Ela mudou a sua face e a sua relação com o mundo. Foi aggiornata (modernizada) e cumpriu os anseios do papa João XXIII, que deixou bem claro desde o início o seu intento. No seu discurso solene de abertura do concílio, afirmou: “No exercício cotidiano do nosso ministério pastoral, ferem nossos ouvidos sugestões de almas, ardorosas sem dúvida no zelo, mas não dotadas de grande sentido de discrição e moderação. Nos tempos atuais, elas não veem senão prevaricações e ruínas; vão repetindo que a nossa época, em comparação com as passadas, foi piorando; e portam-se como quem nada aprendeu da História, que é também mestra da vida, e como se no tempo dos concílios ecumênicos precedentes tudo fosse triunfo completo da ideia e da vida cristã, e da justa liberdade religiosa. Mas parece-nos que devemos discordar desses profetas da desventura, que anunciam acontecimentos sempre infaustos, como se estivesse iminente o fim do mundo. No presente momento histórico, a Providência está-nos levando para uma nova ordem de relações humanas, que, por obra dos homens e o mais das vezes para além do que eles esperam, se dirigem para o cumprimento de desígnios superiores e inesperados; e tudo, mesmo as adversidades humanas, dispõe para o bem maior da Igreja.”

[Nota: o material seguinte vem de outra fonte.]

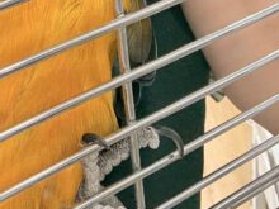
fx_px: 540
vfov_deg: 20.7
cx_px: -10
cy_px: -32
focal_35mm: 67
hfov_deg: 27.1
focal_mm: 2.69
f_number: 1.9
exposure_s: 1/50
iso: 100
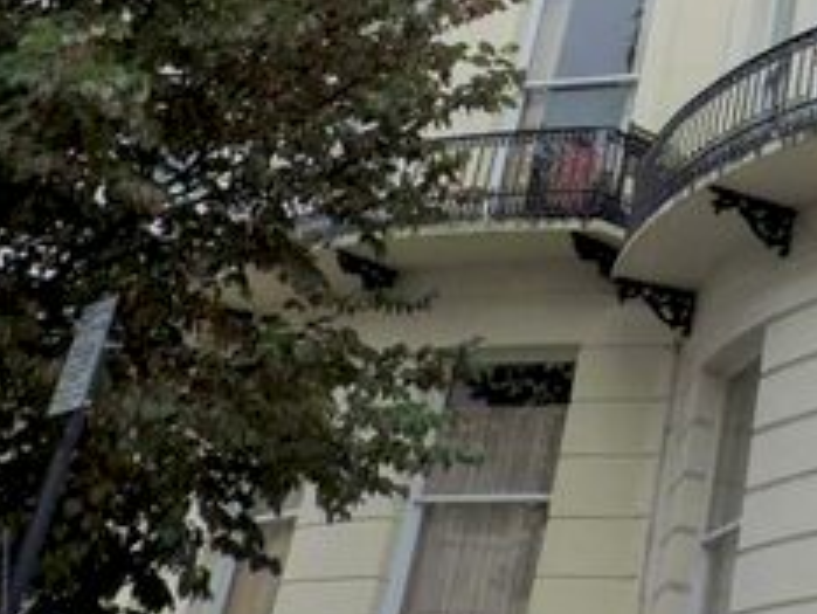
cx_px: 1045
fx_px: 1700
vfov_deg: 19.1
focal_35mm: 72
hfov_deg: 23.9
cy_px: -156
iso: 100
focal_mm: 4.3
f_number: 3
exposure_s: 1/160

O concílio arejou a Igreja, a despeito de uma minoria que se opôs e ainda se opõe às suas decisões. Foi como se uma lufada de ar fresco entrasse em seu interior. Documentos como a Lumen Gentium e Gaudium et Spes deram nova roupagem aos conceitos tradicionais do seu “depósito” doutrinário milenar. Deles emerge uma Igreja sorridente, otimista e acolhedora, que está no mundo, com ele, e não contra ele, padecendo as suas dores e lhe oferecendo o lenitivo do seu “tesouro”. Em maior ou menor medida, foi assim que os papas pós-concílio se apresentaram ao mundo, e que Francisco expressou no limite. As ondas estão agitadas, mas a barca precisa continuar a viagem.